PROBLEM TO SOLVE
What lines of the data below hold "cout"? Show them.

AVAILABLE RECORDS
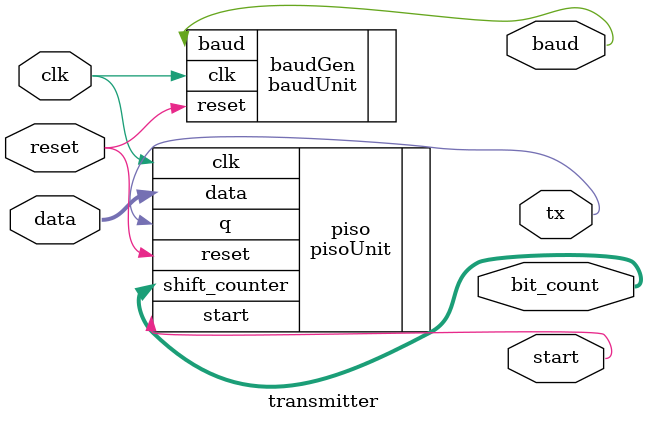
<source format=v>
`timescale 1ns/1ps

module transmitter #(parameter WIDTH = 8) (
        input clk,
        input [7:0] data,
        input reset,
        output baud,
        output tx,
        output [3:0] bit_count,
        output start
    );

    pisoUnit piso (
        .clk(clk),
        .reset(reset),
        .data(data),
        .shift_counter(bit_count),
        .q(tx),
        .start(start)
    );
    
    baudUnit baudGen (
        .clk(clk),
        .baud(baud),
        .reset(reset)
    );

endmodule

</source>
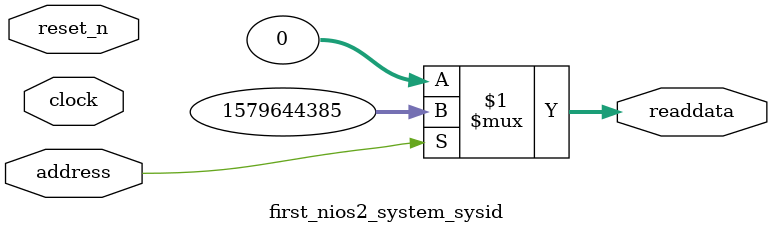
<source format=v>



// synthesis translate_off
`timescale 1ns / 1ps
// synthesis translate_on

// turn off superfluous verilog processor warnings 
// altera message_level Level1 
// altera message_off 10034 10035 10036 10037 10230 10240 10030 

module first_nios2_system_sysid (
               // inputs:
                address,
                clock,
                reset_n,

               // outputs:
                readdata
             )
;

  output  [ 31: 0] readdata;
  input            address;
  input            clock;
  input            reset_n;

  wire    [ 31: 0] readdata;
  //control_slave, which is an e_avalon_slave
  assign readdata = address ? 1579644385 : 0;

endmodule



</source>
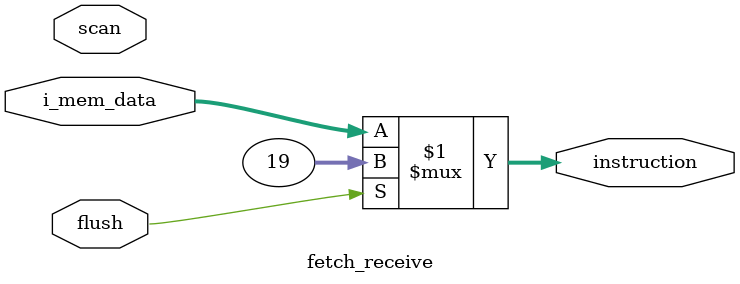
<source format=v>
/** @module : fetch_receive
 *  @author : Adaptive & Secure Computing Systems (ASCS) Laboratory

 *  Copyright (c) 2021 STAM Center (ASCS Lab/CAES Lab/STAM Center/ASU)
 *  Permission is hereby granted, free of charge, to any person obtaining a copy
 *  of this software and associated documentation files (the "Software"), to deal
 *  in the Software without restriction, including without limitation the rights
 *  to use, copy, modify, merge, publish, distribute, sublicense, and/or sell
 *  copies of the Software, and to permit persons to whom the Software is
 *  furnished to do so, subject to the following conditions:
 *  The above copyright notice and this permission notice shall be included in
 *  all copies or substantial portions of the Software.

 *  THE SOFTWARE IS PROVIDED "AS IS", WITHOUT WARRANTY OF ANY KIND, EXPRESS OR
 *  IMPLIED, INCLUDING BUT NOT LIMITED TO THE WARRANTIES OF MERCHANTABILITY,
 *  FITNESS FOR A PARTICULAR PURPOSE AND NONINFRINGEMENT. IN NO EVENT SHALL THE
 *  AUTHORS OR COPYRIGHT HOLDERS BE LIABLE FOR ANY CLAIM, DAMAGES OR OTHER
 *  LIABILITY, WHETHER IN AN ACTION OF CONTRACT, TORT OR OTHERWISE, ARISING FROM,
 *  OUT OF OR IN CONNECTION WITH THE SOFTWARE OR THE USE OR OTHER DEALINGS IN
 *  THE SOFTWARE.
 */

module fetch_receive #(
  parameter DATA_WIDTH      =   32,
  parameter SCAN_CYCLES_MIN =    0,
  parameter SCAN_CYCLES_MAX = 1000
)(
  // Control signals
  input  flush,

  // Instruction memory interface
  input  [DATA_WIDTH-1  :0] i_mem_data,

  // Outputs to with decode
  output [DATA_WIDTH-1  :0] instruction,

  //scan signal
  input scan
);

localparam NOP = 32'h00000013;

assign instruction = flush ? NOP : i_mem_data;

endmodule

</source>
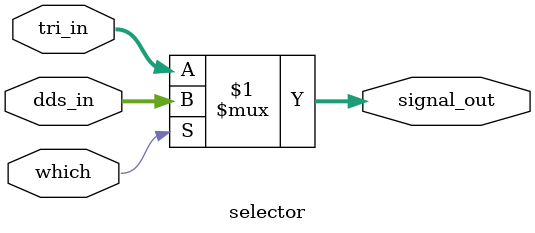
<source format=v>
module selector #(
    parameter WIDTH = 14
)(
    input wire[WIDTH-1:0] dds_in,
    input wire[WIDTH-1:0] tri_in,
    input wire which,
    output wire[WIDTH-1:0] signal_out
    );
    assign  signal_out = which ? dds_in:tri_in;
endmodule

</source>
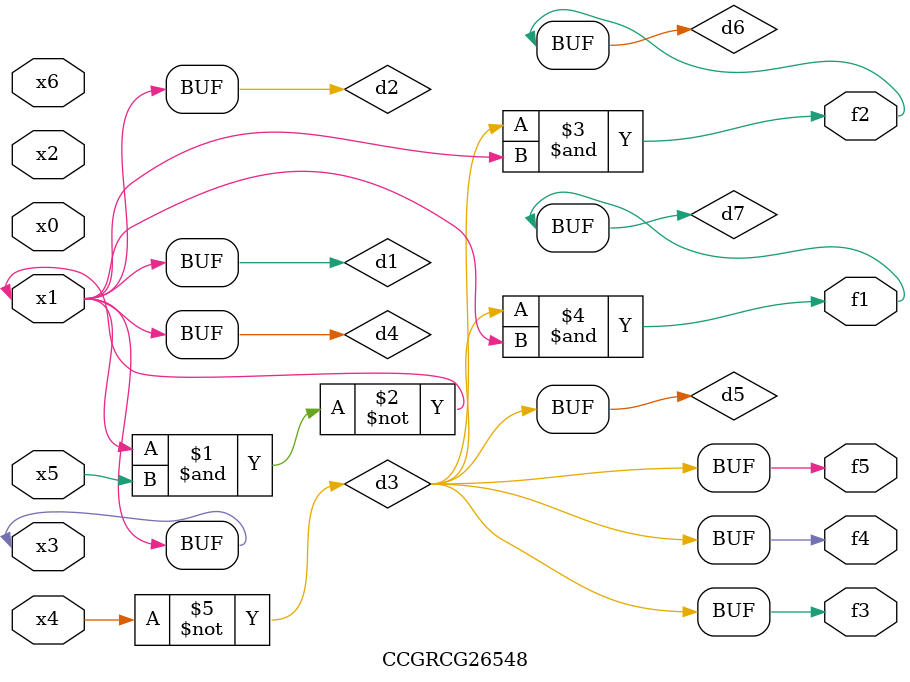
<source format=v>
module CCGRCG26548(
	input x0, x1, x2, x3, x4, x5, x6,
	output f1, f2, f3, f4, f5
);

	wire d1, d2, d3, d4, d5, d6, d7;

	buf (d1, x1, x3);
	nand (d2, x1, x5);
	not (d3, x4);
	buf (d4, d1, d2);
	buf (d5, d3);
	and (d6, d3, d4);
	and (d7, d3, d4);
	assign f1 = d7;
	assign f2 = d6;
	assign f3 = d5;
	assign f4 = d5;
	assign f5 = d5;
endmodule

</source>
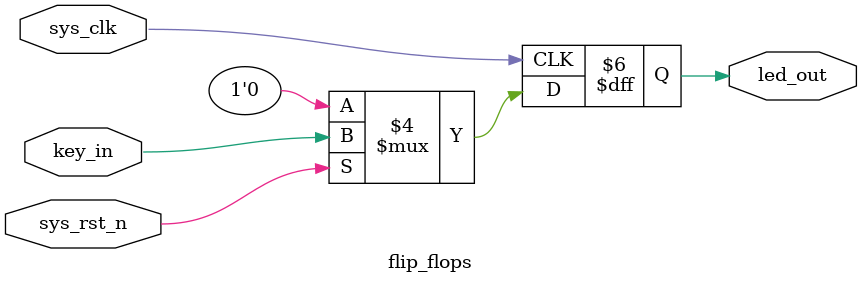
<source format=v>
module flip_flops
(
input wire sys_clk , //Clock input. we Will use system clock, 50M Hz
input wire sys_rst_n, //Reset button
input wire key_in , //Input button

output reg led_out //Output
 );

 always@(posedge sys_clk) 

 if(sys_rst_n == 1'b0) 
	led_out <= 1'b0; 
 else
	led_out <= key_in;

 endmodule
</source>
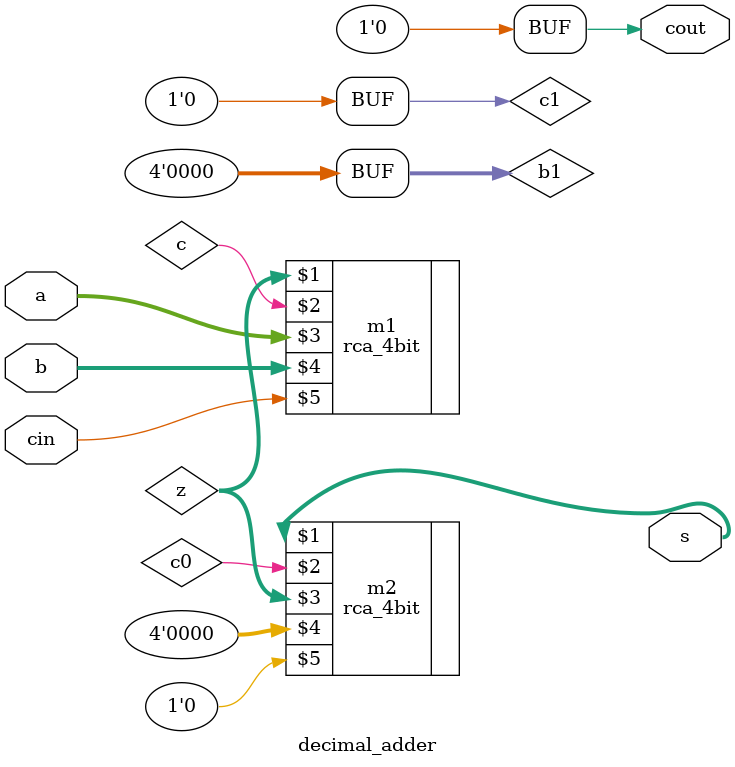
<source format=v>
module decimal_adder(s,cout,a,b,cin);
output [3:0] s;
output cout;
input [3:0] a,b;
input cin;

wire [3:0]z;
wire w0,w1,c,c0,c1;
reg [3:0] b1;

rca_4bit m1(z,c,a,b,cin);
and(w0,z[3],z[2]);
and(w1,z[3],z[1]);
or(cout,w0,w1,c);

assign b1=0;
assign b1[2]=cout;
assign b1[1]=cout;
assign c1=0;

rca_4bit m2(s,c0,z,b1,c1);

endmodule
</source>
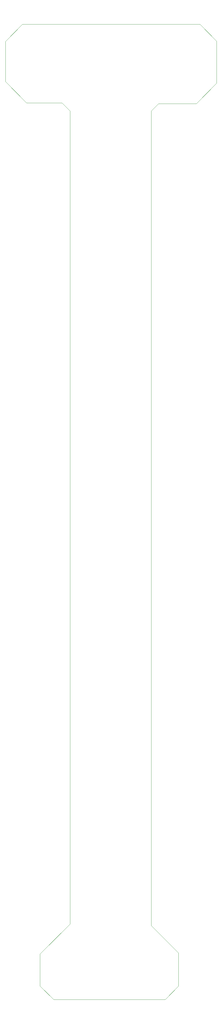
<source format=gbr>
%TF.GenerationSoftware,KiCad,Pcbnew,(5.1.9-0-10_14)*%
%TF.CreationDate,2021-04-22T00:26:26-04:00*%
%TF.ProjectId,bus-board,6275732d-626f-4617-9264-2e6b69636164,rev?*%
%TF.SameCoordinates,Original*%
%TF.FileFunction,Profile,NP*%
%FSLAX46Y46*%
G04 Gerber Fmt 4.6, Leading zero omitted, Abs format (unit mm)*
G04 Created by KiCad (PCBNEW (5.1.9-0-10_14)) date 2021-04-22 00:26:26*
%MOMM*%
%LPD*%
G01*
G04 APERTURE LIST*
%TA.AperFunction,Profile*%
%ADD10C,0.050000*%
%TD*%
G04 APERTURE END LIST*
D10*
X134924800Y19608800D02*
X134924800Y116128800D01*
X108458000Y116128800D02*
X108458000Y19608800D01*
X92862400Y144272000D02*
X87325200Y138734800D01*
X121920000Y144272000D02*
X92862400Y144272000D01*
X87325200Y125679200D02*
X87325200Y138734800D01*
X94234000Y118770400D02*
X87325200Y125679200D01*
X105816400Y118770400D02*
X94234000Y118770400D01*
X108458000Y116128800D02*
X105816400Y118770400D01*
X108458000Y-148183600D02*
X108458000Y19608800D01*
X98653600Y-157988000D02*
X108458000Y-148183600D01*
X98653600Y-168351200D02*
X98653600Y-157988000D01*
X103073200Y-172770800D02*
X98653600Y-168351200D01*
X139496800Y-172770800D02*
X103073200Y-172770800D01*
X143865600Y-168402000D02*
X139496800Y-172770800D01*
X143865600Y-157632400D02*
X143865600Y-168402000D01*
X137414000Y-151180800D02*
X143865600Y-157632400D01*
X134924800Y-148691600D02*
X137414000Y-151180800D01*
X134924800Y19608800D02*
X134924800Y-148691600D01*
X137312400Y118516400D02*
X134924800Y116128800D01*
X149656800Y118516400D02*
X137312400Y118516400D01*
X156311600Y125171200D02*
X149656800Y118516400D01*
X156311600Y138836400D02*
X156311600Y125171200D01*
X150876000Y144272000D02*
X156311600Y138836400D01*
X121920000Y144272000D02*
X150876000Y144272000D01*
M02*

</source>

SOLUTION FOR THIS EXERCISE
module decimal_adder(s,cout,a,b,cin);
output cout;
or(cout,w0,w1,c);
assign b1[2]=cout;
assign b1[1]=cout;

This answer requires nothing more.